With a life driven by a powerful perseverance, a passion for science and a desire to create, Western alum Tebello Nyokong has become a distinguished member of the world’s science community.
Without mentioning the various awards and accolades garnered during her life pertaining to her 20-plus years in academia, it's apparent that her first love will always be science.
“A scientist is someone who can build and destroy things and create things,” says Tebello. “I strongly feel sometimes I was brought up to build things, even though I was a girl. Girls didn’t build; they didn’t do anything like that. They were at home cooking.”
Tebello's passion for science stems from her childhood and her time as a shepherd in the fields of Lesotho. Through her interaction with her natural environment, such as the whistling of the trees or the chirping of birds, Tebello developed a fondness for science and decided to pursue it.
However, as a shepherd, she did not always have the opportunity to attend school on a daily basis. Certain days would have to be allocated to school and certain days, for tending to the sheep. This was just the reality for those in her village.
Taking charge of her circumstance, Tebello eventually earned her bachelor’s degree in chemistry from the University of Lesotho in 1977, her master’s in chemistry at McMaster University in 1981, and her PhD in chemistry at Western University in 1987.
During her time in Canada, the inevitable culture shock often got to her.
“It was the first time that I realized you could be next door to someone and not even know their name. I think it was a part of the culture shock, but I went to go introduce myself, and they were really shocked. I just wanted to show humanity,” Tebello jokingly explains. “Another culture shock was the snow. It snows in Lesotho, but the snow in Canada was more than I could deal with — it was huge!”
But for Tebello, Canada truly was her second home, as it was where she formed a myriad of new friendships and was allowed to enhance her love for science and research for almost 10 years.
“I like the freedom of thinking in research. You have the freedom to create and the freedom to think of new ways of doing things,” she says. "When we think of something, our brain is forever active, and I love that: finding new solutions to current problems"
But a life of perpetual bliss is not a realistic one and Tebello’s relatively propitious story took a negative turn upon her move to South Africa in 1992.
“Not many people want to hear this, but the reality is [South Africa] was an apartheid state. I am a black woman, an African woman, so I was not an accepted person at all. It was very difficult,” explains Tebello. “I called it academic loneliness where you are just on your own, no one to talk to because you are not a white person. If you were not white, you were invisible in the sciences in South Africa. That alone is enough to break anybody.”
Apartheid was an era of institutionalized, racial discrimination in South Africa, during which black South Africans faced harsh racism and discrimination at the hands of a white supremist ideology.
Instead of allowing her circumstance to define her, Tebello bided her time and continued to work hard, remaining in South Africa until the dissolution of apartheid in 1994.
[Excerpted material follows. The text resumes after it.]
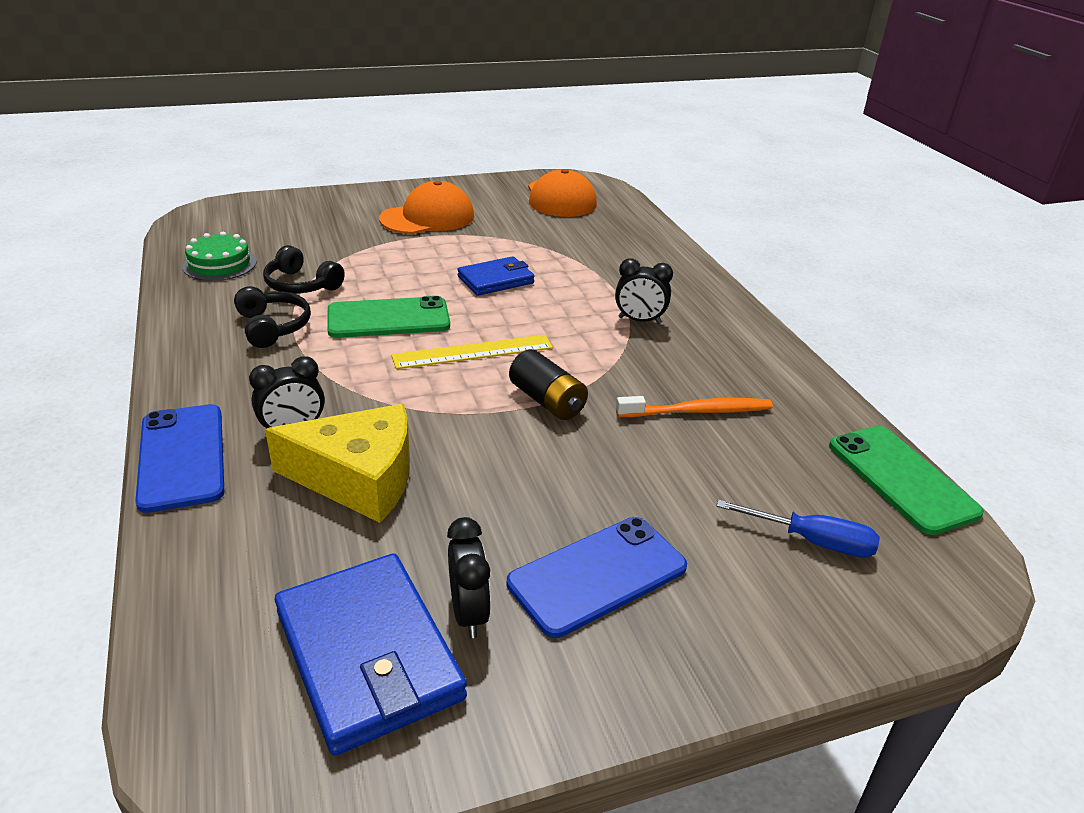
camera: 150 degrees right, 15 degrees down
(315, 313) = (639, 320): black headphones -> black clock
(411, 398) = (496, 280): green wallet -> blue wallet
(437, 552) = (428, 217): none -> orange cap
“You’ve got to overcome your environment, rather than run away from it. I really retreated into myself to work hard,” she says.
Tebello is now a distinguished professor of medicinal chemistry and nanotechnology at Rhodes University in South Africa. Currently, she is researching ways to utilize nanotechnology to help purify water — an issue of major concern in certain African countries — at Kenya's United States International University Africa and the University of Ottawa.
Despite her “science-encouraged” childhood, Tebello is aware that not all young girls around the world have the same opportunity to be encouraged to pursue science, just as she was. She affirms that these stereotypes need to be broken.
“In school, girls are given subjects like only cooking, and they don’t do carpentry; they don’t do hands-on things. We as teachers are separating the two, unnecessarily,” Tebello affirms. “I think boys should do the cooking class; the girls should do the carpentry. Then we build science in everybody.”
A lesson can be learned from Tebello’s life: to never be defined by your circumstance. A passion for one’s aspirations will always prevail.
In actuality, Tebello’s passion for science does not simply drive her; she too drives science forward through her own innovation.